→ **Seçilmiş alıntı**
----
Genellikle "*" değeri atanarak makinedeki her ağ arayüzünden bağlanılabilmesi şeklinde değiştiriliyor.
Şöyle yaparız
listen_addresses = ‘*’
 Açıklaması şöyle.
Make PostgreSQL listen on all IP Addresses. This is mandatory if you want to connect or debug remotely. Search for "listen_addresses" and use '*' as its value. You can also change the port number (default 5432)
1. Eğer host based authentication yöntemi kullanılıyorsa pg_hba.conf dosyasında da benzer bir değişiklik yapmak gerekiyor. Bu dosyada hangi istemcilerin veri tabanı sunucusuna bağlanabileceği belirtiliyor.
2. Bu değişiklikten sonra veri tabanı sunucusunu tekrar başlatmak gerekiyor.
Örnek
Şöyle yaparız
# /etc/init.d/postgresql restart
log_min_duration_statement
Açıklaması şöyle
log_min_duration_statement: just logging the statements whose duration is more than this value in milliseconds. This is very useful for detecting slow queries.
Açıklaması şöyle
It sets the minimum execution time in milliseconds (ms) above which all statements will be logged.

The default value for the log_min_duration_statement parameter is -1, which disables logging statements.

Setting the PostgreSQL parameter log_min_duration_statement to 0 will print all statements' durations.
Örnek
Şöyle yaparız
# set log_min_duration_statement=1;
SET # show log_min_duration_statement; log_min_duration_statement ---------------------------- 1ms (1 row)
PostgreSQL log dosyalarındaki statement log cümleleri şöyledir
LOG: duration: 5.477 ms statement: insert into abc values(1); LOG: duration: 8.656 ms statement: insert into abc values(2);

log_statement_sample_rate
log_destination
Bu alanlar için Audit Trails yazısına bakabilirsiniz

log_destination Alanı
PostgreSQL 15 için açıklama şöyle
PostgreSQL supports several methods for logging server messages, including stderr (default), csvlog, and syslog. With this release, jsonlog is also supported which is convenient for exporting logs and debugging. In order to enable this, add the jsonlog under the log_destination inside the postgresql.conf file.
----
→ **Alıştırma hedefi**
PostgreSQL yapılandırma ayarlarını anlatan metni kaldığı yerden sürdürün. Kayıtlar başka bir kaynaktan alınmıştır.

→ **Çıkarılan malzeme**
----
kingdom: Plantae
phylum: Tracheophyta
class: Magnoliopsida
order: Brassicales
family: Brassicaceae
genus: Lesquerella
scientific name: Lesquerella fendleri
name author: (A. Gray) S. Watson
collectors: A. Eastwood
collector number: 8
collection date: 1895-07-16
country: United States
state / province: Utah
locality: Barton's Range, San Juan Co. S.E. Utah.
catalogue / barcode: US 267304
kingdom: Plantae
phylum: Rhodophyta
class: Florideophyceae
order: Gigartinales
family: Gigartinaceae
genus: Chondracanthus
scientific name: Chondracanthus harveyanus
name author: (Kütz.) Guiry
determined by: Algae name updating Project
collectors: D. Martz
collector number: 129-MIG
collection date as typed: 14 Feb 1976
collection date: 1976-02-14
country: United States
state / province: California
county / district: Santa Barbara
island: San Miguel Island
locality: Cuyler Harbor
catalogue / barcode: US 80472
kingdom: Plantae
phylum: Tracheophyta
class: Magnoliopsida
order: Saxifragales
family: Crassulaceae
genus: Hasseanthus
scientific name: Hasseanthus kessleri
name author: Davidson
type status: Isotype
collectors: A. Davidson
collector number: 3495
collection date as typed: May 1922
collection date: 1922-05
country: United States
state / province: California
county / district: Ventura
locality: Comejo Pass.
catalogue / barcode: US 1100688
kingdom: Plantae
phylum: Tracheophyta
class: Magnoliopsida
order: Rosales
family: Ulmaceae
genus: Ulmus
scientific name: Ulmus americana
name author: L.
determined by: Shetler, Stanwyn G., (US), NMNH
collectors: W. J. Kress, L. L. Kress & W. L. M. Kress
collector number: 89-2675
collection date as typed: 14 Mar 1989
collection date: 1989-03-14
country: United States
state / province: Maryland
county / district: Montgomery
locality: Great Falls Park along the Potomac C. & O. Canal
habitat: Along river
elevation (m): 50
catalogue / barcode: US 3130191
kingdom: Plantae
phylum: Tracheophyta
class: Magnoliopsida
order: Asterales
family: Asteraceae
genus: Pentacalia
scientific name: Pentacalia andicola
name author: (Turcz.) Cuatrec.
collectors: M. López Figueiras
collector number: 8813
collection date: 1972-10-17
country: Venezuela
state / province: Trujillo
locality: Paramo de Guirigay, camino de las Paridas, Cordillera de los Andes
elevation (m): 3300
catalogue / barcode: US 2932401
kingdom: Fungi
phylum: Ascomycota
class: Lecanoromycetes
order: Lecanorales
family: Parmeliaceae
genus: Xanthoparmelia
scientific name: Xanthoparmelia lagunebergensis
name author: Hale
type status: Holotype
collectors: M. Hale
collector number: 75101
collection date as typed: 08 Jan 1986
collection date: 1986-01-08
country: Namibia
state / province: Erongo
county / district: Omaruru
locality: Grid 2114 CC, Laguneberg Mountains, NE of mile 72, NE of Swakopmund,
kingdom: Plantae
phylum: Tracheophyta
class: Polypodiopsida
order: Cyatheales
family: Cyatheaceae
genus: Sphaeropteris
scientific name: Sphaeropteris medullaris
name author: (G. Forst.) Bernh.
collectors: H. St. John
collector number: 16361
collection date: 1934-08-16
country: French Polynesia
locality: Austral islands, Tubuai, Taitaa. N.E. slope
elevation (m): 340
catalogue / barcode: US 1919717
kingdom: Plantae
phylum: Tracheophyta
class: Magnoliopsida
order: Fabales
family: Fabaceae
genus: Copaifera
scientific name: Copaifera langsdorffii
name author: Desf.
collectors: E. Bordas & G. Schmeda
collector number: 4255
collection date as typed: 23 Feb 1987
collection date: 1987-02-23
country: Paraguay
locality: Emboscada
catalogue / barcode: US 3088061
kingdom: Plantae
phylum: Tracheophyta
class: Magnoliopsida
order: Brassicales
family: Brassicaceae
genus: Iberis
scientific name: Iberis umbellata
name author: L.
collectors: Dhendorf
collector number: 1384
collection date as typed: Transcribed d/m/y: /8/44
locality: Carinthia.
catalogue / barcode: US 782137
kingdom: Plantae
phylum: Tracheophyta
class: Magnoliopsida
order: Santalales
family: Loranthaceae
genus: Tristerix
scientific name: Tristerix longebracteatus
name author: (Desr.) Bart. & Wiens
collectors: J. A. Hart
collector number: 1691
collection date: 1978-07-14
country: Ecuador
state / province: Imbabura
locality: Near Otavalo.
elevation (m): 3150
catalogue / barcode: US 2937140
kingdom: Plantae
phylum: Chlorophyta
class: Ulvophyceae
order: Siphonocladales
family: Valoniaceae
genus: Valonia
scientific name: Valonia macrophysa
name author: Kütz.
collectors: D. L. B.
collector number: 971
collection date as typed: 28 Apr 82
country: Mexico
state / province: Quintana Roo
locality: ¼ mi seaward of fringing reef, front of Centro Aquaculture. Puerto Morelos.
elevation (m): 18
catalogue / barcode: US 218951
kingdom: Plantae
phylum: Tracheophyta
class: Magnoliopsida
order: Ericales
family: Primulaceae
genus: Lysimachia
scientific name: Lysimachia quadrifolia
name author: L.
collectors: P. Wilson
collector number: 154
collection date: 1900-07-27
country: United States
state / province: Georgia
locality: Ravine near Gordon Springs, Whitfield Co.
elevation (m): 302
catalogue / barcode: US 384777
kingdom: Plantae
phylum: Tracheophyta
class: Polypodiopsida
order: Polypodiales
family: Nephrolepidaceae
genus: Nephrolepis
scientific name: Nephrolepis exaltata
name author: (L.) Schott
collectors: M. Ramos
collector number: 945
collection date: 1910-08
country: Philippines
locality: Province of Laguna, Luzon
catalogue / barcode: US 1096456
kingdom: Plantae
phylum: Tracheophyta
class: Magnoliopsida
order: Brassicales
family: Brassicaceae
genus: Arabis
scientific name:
----
→ **Çözülmüş problem**
This will be a nice feature to have with exports to logging and monitoring tools like HoneyComb and DataDog etc.

max_connections Alanı
Açıklaması şöyle.
Maximum connections to DB, default is 100. Based on your application's requirement, you can set this number to a higher value. However, it is recommended to use a connections pool to safeguard from database overhead.
PostgreSQL thread kullanmıyor, process kullanıyor. Bu yüzden şeklen şöyle


Örnek
Şöyle yaparız
listen_addresses = '*' port = 5432 max_connections = 20 shared_buffers = 128MB temp_buffers = 8MB work_mem = 4MB wal_level = logical max_wal_senders = 3
max_parallel_workers_per_gather Alanı
Açıklaması şöyle
PostgreSQL allows parallel query execution to utilize multiple CPU cores for computationally intensive queries. The max_parallel_workers_per_gather setting controls the maximum number of worker processes that can be used per query.
Örnek
Şöyle yaparız
ALTER SYSTEM SET max_parallel_workers_per_gather = 4;

work_mem Alanı
Açıklaması şöyle
PostgreSQL uses the work_mem configuration parameter to determine the amount of memory available for sorting and hashing operations. Properly configuring work_mem can greatly impact the performance of queries involving sorting or hash joins.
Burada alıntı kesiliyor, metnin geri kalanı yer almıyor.